Lauréat du prix “Best narrative” aux Game Awards de 2017 et second jeu du studio Giant Sparrow, What remains of Edith Finch est un walking-simulator en vue subjective, sorte de croisement entre la promenade contemplative et le livre audio. Projet de longue haleine puisque cinq années auront été nécessaire à sa gestation, les promesses du jeu étaient alléchantes dès son annonce en grandes pompes lors du Playstation Experience de 2014. Trois ans plus tard, force est de constater que le studio a fait du chemin depuis Unfinished Swan.
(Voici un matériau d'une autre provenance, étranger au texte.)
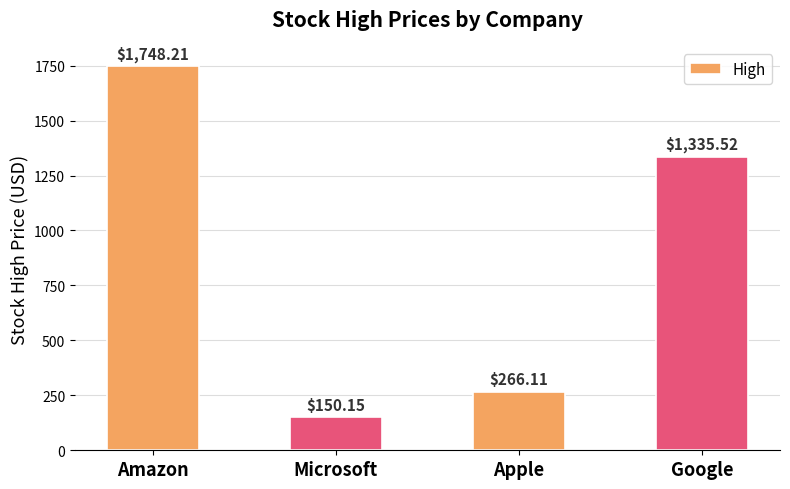

How many categories are shown in the chart?

4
What remains of Edith Finch nous met dans la peau d’Edith, 17 ans et dernière représentante vivante de la lignée des Finch, dont la mère, décédée des suites d’une maladie inconnue, a fait l’héritière de la maison familiale. Intriguée par le testament de cette dernière, constitué uniquement de l’acte de propriété de l’étrange masure et d’une clé mystérieuse, notre protagoniste va donc retourner sur les lieux de son enfance afin de retracer l’histoire de son arbre généalogique.
Maison Borniol
C’est donc au rythme, lent et posé, à la fois de la démarche et du monologue intérieur de notre protagoniste que le joueur va explorer cette imposante et intimidante bâtisse laissée à l’abandon à la suite d’un départ manifestement précipité il y a de ça quelques années. Comme dans tout bon jeu du genre, l’histoire est le principal moteur de l’aventure, et un soin tout particulier a été apporté aux environnements et à la mise en scène. A ce titre, la découverte de la maison des Finch fait forte impression. Immense édifice bossu trônant au beau milieu d’une forêt, la baraque en impose, autant par ses dimensions que son architecture incongrue. Et une fois à l’intérieur, l’impression de pénétrer dans une sorte de sanctuaire où le temps semble s’être suspendu étreint le joueur. Encombrée d’un immense fourbi de meubles, de livres, et de tableaux, et composée d’une multitude de chambres scellées, la maison est en effet un véritable musée à la mémoire de ses anciens occupants, et son exploration révèlera rapidement bon nombre de passages secrets exigus permettant d’outrepasser les limites et de pénétrer dans l’intimité de chacun des membres de la famille.
Les contes de la Crypte
Chaque point d’intérêt est l’occasion pour Edith de nous narrer de sa douce voix, en anglais, une anecdote sur un des membres de sa famille, sous-titrée en surimpression des éléments du décor, à travers la diégèse du jeu. Une astuce de mise en scène qui ne paye pas de mine de prime abord, mais qui démultiplie l’impact du propos du jeu et qui permet de recadrer subtilement l’attention et la caméra du joueur, assurant une progression fluide dans les entrailles de la demeure. Une nouvelle chambre traversée est une occasion pour le joueur de mettre la main sur divers documents permettant d’en apprendre plus sur le contexte de la disparition de son ancien occupant et de revivre ses derniers instants. C’est sous la forme de courtes séquences de jeu que l’on se retrouve acteur de la fin de l’ensemble de la famille Finch. Souvent cruelles mais rarement ordinaires, ces petites histoires sont autant de contes ayant chacun leur propre tonalité et leur propre mise en scène. Entrer plus en détail gâcherait allègrement ce qui fait tout le sel d’Edith Finch, aussi sachez juste qu’à maintes reprises, le jeu surprend par sa capacité à faire entrer en résonance forme et contenu, et l’adéquation entre discours et gameplay (souvent minimaliste, on reste dans le Walking Simulator de luxe, mais jamais plus) est d’une cohérence souvent confondante. Sur la poignée d’heures que dure l’aventure (comptez-en environ deux pour assister à sa conclusion), quelques séquences seront évidemment plus faibles, et dotées d’un intérêt plus obscur, mais dans l’ensemble, ça marche, et pas qu’un peu.
Conclusion
Périlleux exercice que de jauger un jeu purement narratif. Dépendant énormément de la sensibilité de chacun, suivant les thématiques abordées, de l’univers développé et de la maîtrise globale de la mise en scène, le succès ou l’échec d’un jeu de cette catégorie dépend uniquement de sa capacité à embarquer le joueur dans le trip qu’il propose. En ce sens, What remains of Edith Finch met toutes les chances de son côté en proposant une expérience, un brin fantastique, à la saveur aigre-douce unique, empreinte de nostalgie envers une famille qu’on a rencontrée seulement deux heures plus tôt. Si le genre vous intéresse, ou que vous hésitez à vous lancer, alors foncez sans regret.